**TEXT EXCERPT**.
▼▼▼

I hope an easy question.

Could someone just clarify why it is neccessary to do 3 or more passes when wiping with Acronis Drive Cleanser (or any other similar software?)

I tried to explain the purpose of drive cleaner to someone else and I realised I did not understand the wiping process clearly enough myself!

MY PRESENT KNOWLEDGE IS SUMMARISED:

My understanding is that data is held on the hard drive by firstly magnetising a thin layer of suitable material on the platter to be 'low level formatted' to allow the controller to recognise each of the blocks.

It is then formatted again during the installation of the OS (e.g. XP) using the low level formatting as the reference point.

The OS then stores information on the drive by changing a 'character' or sector as a  binary number i.e. an equivalent of 'FF in hex.'

MY POINT OF CONFUSION

Surely if each 'character' or sector is changed to something new, you cannot recover what was there before - because it has been changed.

▲▲▲

**DATASET EXCERPT**.
▼▼▼

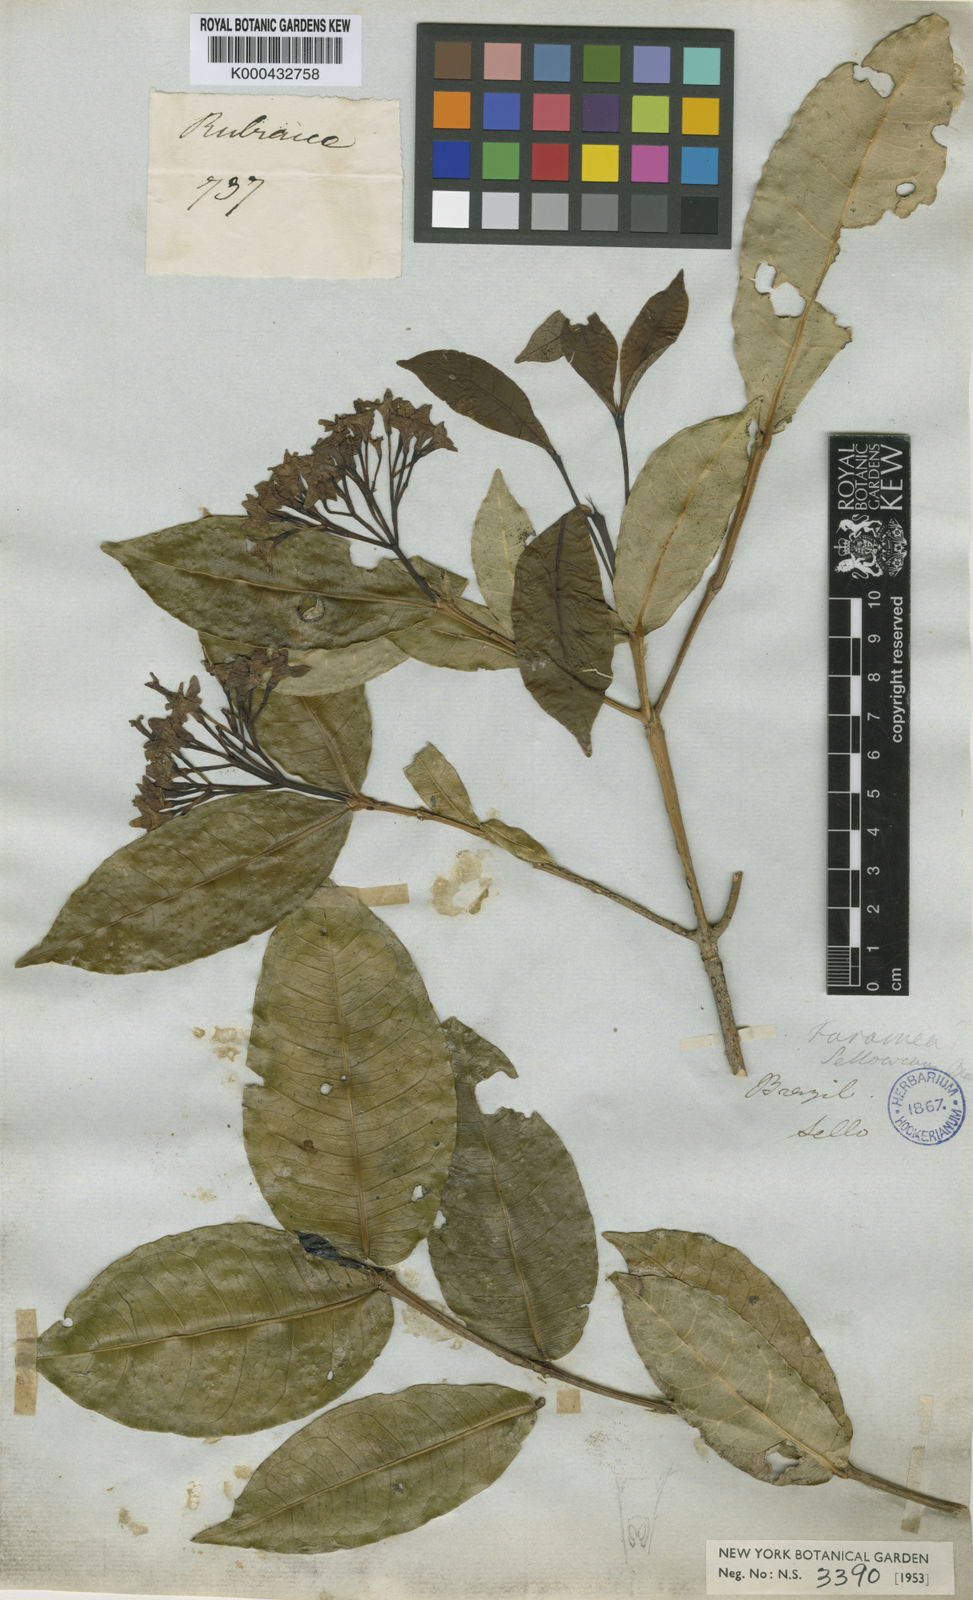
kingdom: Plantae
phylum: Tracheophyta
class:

▲▲▲

**GOALS**.
a) In the post about drive wiping, which software does the writer name as the tool used for wiping?
b) Repeat the part of the drive-wiping post from "Could someone just" to "of the blocks.", word for word.

**RESULTS OF THE TASKS**.
a) Acronis Drive Cleanser

b)
Could someone just clarify why it is neccessary to do 3 or more passes when wiping with Acronis Drive Cleanser (or any other similar software?)

I tried to explain the purpose of drive cleaner to someone else and I realised I did not understand the wiping process clearly enough myself!

MY PRESENT KNOWLEDGE IS SUMMARISED:

My understanding is that data is held on the hard drive by firstly magnetising a thin layer of suitable material on the platter to be 'low level formatted' to allow the controller to recognise each of the blocks.